** DATA **
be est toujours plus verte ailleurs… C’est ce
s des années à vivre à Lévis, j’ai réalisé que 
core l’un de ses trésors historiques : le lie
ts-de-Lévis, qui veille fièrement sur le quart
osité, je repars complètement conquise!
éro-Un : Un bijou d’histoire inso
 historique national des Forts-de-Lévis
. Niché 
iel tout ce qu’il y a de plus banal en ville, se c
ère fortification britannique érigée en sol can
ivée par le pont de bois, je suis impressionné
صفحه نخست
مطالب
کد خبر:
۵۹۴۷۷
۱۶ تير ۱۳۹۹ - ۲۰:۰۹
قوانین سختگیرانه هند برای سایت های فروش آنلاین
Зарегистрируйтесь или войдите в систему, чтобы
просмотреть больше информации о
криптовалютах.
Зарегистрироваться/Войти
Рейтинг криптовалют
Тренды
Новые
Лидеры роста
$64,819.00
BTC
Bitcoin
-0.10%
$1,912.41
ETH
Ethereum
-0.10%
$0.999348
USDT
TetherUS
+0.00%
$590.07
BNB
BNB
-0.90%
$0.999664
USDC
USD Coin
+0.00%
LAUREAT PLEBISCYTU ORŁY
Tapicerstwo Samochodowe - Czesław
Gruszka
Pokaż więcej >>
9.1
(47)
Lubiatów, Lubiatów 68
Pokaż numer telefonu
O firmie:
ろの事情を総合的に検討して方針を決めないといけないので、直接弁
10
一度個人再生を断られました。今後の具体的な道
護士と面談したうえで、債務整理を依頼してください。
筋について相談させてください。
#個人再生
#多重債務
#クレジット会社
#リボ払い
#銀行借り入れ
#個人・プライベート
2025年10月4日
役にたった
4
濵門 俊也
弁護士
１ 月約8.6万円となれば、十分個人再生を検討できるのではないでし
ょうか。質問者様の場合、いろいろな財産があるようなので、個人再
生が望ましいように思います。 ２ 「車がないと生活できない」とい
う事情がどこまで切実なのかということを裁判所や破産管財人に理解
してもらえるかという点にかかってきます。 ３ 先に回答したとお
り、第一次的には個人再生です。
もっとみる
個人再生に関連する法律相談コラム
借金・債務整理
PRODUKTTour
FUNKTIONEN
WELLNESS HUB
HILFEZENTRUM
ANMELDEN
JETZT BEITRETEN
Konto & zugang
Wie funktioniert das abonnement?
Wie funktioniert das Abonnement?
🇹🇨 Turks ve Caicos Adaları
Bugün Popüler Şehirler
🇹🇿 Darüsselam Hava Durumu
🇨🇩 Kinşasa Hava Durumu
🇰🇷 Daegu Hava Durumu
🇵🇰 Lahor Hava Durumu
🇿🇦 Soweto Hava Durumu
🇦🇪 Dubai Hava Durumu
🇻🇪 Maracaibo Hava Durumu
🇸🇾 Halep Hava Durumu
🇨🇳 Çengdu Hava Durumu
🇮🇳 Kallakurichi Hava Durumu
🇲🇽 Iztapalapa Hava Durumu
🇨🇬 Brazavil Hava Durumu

** DIRECTIVE **
Pull out every line from the items above that contains the word "plus", and copy each one in full.

** SOLUTION FOR THIS TASK **
be est toujours plus verte ailleurs… C’est ce
iel tout ce qu’il y a de plus banal en ville, se c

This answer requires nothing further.